When one falls, another rises.

Wii U
Image: OnlySP

Nintendo’s Wii U system held a lot of promise after the wildly successful Nintendo Wii ran its course. Consumers were excited about motion tracking games but wanted something that they could dock and enjoy. Technology has always been improving as research develops, and Nintendo tried to keep up. Unfortunately, with the fatal combination of poor marketing, an inconsistent flow of game releases, and horrible third-party support, the Wii U fell. Nintendo noticed this, marked down the system’s flaws and strengths, and went to the drawing board.

It was pretty early in the Wii U’s console cycle that people saw how the Wii U was disappointing. There were successful games on the console, but overall the system was lacking. The Wii U was in an awkward place between portability and docked-play. You could take your Wii U tablet and play on the go, but not further than the next room or two over. Tablet play was laggy and dropped frame rates with certain games, but developers did not issue patches to fix the issues.

If you look at the two consoles, you can see the similarities. The Switch still has the dock feature but on a much dominant scale. The power within the tablet is in part to Nvidia’s Tegra XI processor, also found in 2017 Nvidia Shield products. You can also note how the JoyCons are similar to the Wii and Wii U’s wireless remotes. The technology and design put into the JoyCons make gaming more natural, and response times faster. Instead of the wireless remotes sitting aside by themselves, Nintendo decided to “attach” them to the side. Having the JoyCon’s run off the Switch Tablet eliminates controllers sitting by themselves, syncing issues, and batteries.

Nintendo’s decision to put the motion tracking in the controllers instead of a tracking bar was a great move. They noticed that Wii and Wii U users were not moving their bodies and lower extremities, as games were working off hand motions and not full body motions. With Microsoft’s Kinect dying out along with the rush of virtual reality dying down, Nintendo capitalized on what was theirs. With the Switch you don’t need an entire room, you can work off of 2 feet by 2 feet area.

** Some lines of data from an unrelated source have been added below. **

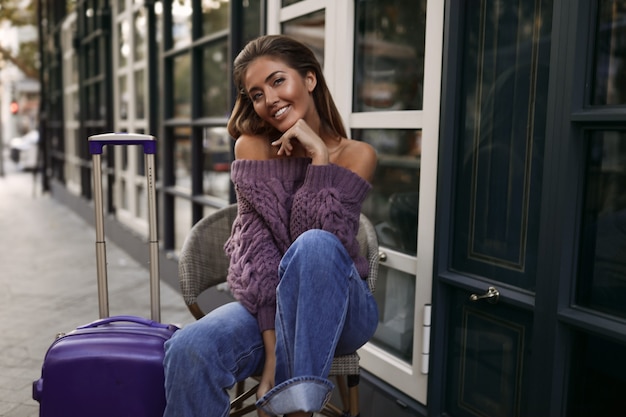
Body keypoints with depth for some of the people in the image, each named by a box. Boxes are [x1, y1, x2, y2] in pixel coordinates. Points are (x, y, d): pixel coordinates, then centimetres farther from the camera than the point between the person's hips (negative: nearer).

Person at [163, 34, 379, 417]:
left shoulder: (355, 155, -4)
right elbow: (255, 245, -11)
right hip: (267, 304, 1)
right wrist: (273, 345, -20)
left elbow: (324, 241, -16)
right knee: (190, 349, -30)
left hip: (339, 310, -1)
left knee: (314, 246, -35)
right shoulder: (253, 146, 0)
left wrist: (318, 157, -17)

Nintendo wanted to take what was good with the Wii U like portability, motion-based games, and off-the-wall ideas and got rid of the bad. It has almost been a year since the Switch has launched and we have seen a steady flow of first and third party games, increased player support, constant system updates, and tons more. Nintendo has listened to their fans and gave them what they wanted, and I think that is what has made the Switch successful so far.